Bunnings crunches 10 years of weather data for retail localisation – Cloud – Software


Bunnings has analysed a decade’s worth of Australian weather data to help personalise its customer marketing and in-store merchandising efforts.



The DIY and hardware chain used its Snowflake-based enterprise data platform to crunch a vast volume of rainfall and temperature data and compare it with its internal records over 10 years.

The insights gleaned from the exercise are now served to Bunnings executives in marketing and merchandising every Monday morning to inform their weekly strategies.

“We’ve always known weather plays a role in a customer’s purchasing decision. Until recently though, we were not able to quantify that,” Bunnings CIO Genevieve Elliott told an audience at a  Snowflake World Tour event in Sydney.

“We looked at it by store location, department and product; by day by hour. That’s a massive data set. We got to the insights by running about 5000 long-term time series models. Those gave us insights into how products perform when [there’s] a certain level of rainfall and certain temperatures.”

However, running that quantity of data would normally take two days in total, Elliott said, when the big ask was: “‘Can we have it every Monday by 9am?’”

Using the EDP, an Azure-based platform that “sits at the heart of [Bunnings’] enterprise architecture, Elliott’s team were able to optimise the process to produce the relevant insights “in a two-hour window every Monday morning”.

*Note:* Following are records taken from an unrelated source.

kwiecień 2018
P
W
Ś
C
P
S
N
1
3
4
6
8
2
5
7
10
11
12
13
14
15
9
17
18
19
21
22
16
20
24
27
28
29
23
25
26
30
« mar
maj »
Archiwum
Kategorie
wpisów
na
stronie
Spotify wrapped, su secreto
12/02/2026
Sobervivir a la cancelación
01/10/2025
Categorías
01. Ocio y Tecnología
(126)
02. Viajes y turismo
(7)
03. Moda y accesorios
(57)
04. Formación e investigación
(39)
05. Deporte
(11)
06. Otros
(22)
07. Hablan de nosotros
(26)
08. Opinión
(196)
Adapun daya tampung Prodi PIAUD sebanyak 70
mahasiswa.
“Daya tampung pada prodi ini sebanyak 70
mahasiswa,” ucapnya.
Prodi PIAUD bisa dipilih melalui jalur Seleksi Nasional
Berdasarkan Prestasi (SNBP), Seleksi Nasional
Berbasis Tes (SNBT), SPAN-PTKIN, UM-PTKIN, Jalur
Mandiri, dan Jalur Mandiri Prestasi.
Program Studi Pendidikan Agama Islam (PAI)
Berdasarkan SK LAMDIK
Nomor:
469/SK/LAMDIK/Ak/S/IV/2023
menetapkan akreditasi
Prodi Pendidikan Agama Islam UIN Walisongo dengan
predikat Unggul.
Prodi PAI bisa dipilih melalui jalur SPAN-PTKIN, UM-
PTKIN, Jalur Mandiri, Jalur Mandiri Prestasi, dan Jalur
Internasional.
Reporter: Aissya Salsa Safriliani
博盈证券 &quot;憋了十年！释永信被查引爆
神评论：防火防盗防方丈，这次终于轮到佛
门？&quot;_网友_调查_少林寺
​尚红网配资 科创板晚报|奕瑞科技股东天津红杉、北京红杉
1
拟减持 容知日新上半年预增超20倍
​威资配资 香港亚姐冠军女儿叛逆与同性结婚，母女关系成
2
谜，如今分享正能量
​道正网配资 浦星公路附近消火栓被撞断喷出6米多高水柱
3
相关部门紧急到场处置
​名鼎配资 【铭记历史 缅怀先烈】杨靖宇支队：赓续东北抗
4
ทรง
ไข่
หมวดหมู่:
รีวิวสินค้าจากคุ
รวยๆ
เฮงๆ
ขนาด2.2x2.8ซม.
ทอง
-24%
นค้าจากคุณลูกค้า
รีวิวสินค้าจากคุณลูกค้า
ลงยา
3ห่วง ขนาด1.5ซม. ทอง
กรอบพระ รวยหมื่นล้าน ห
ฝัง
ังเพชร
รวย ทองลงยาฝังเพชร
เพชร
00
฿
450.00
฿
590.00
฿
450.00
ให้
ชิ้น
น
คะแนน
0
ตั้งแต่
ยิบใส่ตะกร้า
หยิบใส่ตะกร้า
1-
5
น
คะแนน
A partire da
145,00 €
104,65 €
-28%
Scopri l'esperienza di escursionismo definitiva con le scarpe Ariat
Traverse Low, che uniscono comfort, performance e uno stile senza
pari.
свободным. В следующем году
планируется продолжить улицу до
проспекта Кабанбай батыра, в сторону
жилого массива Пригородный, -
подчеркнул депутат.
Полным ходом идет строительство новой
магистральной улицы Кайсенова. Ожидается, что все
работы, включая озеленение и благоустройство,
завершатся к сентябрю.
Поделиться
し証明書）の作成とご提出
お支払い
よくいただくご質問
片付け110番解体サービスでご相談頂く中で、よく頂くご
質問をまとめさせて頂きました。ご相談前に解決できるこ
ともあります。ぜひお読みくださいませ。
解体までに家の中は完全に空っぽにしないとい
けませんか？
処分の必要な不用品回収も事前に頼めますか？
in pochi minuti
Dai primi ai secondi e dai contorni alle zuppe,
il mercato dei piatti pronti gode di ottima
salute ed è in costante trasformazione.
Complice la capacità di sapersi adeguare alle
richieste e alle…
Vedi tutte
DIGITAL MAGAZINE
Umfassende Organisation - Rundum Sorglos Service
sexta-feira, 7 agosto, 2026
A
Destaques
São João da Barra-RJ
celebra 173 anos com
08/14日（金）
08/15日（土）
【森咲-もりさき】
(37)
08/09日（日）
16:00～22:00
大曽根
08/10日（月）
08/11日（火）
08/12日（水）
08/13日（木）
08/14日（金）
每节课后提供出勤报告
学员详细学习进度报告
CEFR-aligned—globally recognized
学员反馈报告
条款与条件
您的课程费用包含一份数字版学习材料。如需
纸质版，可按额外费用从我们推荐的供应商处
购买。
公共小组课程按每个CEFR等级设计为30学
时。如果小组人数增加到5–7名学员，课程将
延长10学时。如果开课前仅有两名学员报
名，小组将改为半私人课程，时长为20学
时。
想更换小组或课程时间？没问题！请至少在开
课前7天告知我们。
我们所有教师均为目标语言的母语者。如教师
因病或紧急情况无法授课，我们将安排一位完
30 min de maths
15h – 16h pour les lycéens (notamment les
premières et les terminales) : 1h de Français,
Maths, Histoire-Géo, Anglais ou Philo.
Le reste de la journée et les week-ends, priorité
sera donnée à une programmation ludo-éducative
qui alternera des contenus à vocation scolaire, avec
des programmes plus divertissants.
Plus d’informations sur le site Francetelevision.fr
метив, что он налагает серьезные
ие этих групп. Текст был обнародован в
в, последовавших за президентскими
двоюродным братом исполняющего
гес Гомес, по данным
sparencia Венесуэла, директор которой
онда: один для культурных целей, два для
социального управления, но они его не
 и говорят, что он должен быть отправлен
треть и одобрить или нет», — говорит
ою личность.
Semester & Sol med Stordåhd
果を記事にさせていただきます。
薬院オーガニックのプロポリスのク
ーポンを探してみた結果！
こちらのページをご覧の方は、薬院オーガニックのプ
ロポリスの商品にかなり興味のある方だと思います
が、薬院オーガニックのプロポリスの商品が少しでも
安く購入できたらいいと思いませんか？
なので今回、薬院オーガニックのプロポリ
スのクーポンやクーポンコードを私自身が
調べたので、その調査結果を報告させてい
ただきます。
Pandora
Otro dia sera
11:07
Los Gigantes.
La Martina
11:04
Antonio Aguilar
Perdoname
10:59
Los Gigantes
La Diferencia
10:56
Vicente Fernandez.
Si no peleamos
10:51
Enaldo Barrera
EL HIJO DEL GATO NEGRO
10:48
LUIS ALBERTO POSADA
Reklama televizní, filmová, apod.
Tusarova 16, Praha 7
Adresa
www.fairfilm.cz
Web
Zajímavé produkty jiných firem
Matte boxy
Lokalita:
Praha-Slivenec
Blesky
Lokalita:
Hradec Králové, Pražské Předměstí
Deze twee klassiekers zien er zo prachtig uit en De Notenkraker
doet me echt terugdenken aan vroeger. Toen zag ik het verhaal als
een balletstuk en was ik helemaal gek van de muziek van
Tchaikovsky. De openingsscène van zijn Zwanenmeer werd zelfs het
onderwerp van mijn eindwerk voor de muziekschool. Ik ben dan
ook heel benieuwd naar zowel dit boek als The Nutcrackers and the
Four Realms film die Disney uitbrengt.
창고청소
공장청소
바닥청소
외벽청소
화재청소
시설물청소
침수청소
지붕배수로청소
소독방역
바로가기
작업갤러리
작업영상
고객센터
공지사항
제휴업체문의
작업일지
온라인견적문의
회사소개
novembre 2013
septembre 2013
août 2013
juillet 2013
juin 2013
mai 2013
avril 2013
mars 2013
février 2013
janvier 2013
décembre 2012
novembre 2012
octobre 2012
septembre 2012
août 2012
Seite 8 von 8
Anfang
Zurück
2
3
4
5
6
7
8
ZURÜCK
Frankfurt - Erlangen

“We now have an accurate picture of what products sell well, so we can take a localised approach to marketing and in-store merchandising, rather than a blanket countrywide approach,” Elliott added.

Over recent years, Bunnings has been increasingly adopting a range of cloud-based systems from the likes of Google, Microsoft, Workday, Salesforce and SAP, plus software-as-a-service and cloud-based solutions for a range of core systems.

Now, the retailer is focused on producing “some great AI models” using advanced analytics, according to Elliott.

These will be “productionised and sit within our core systems”, she said.

“Our investment in structured data in the Snowflake platform within EDP has been designed to be integrated into many of the SaaS platforms we have already invested in,” she added.

“This really sets us up to be able to move with GenAI at pace.”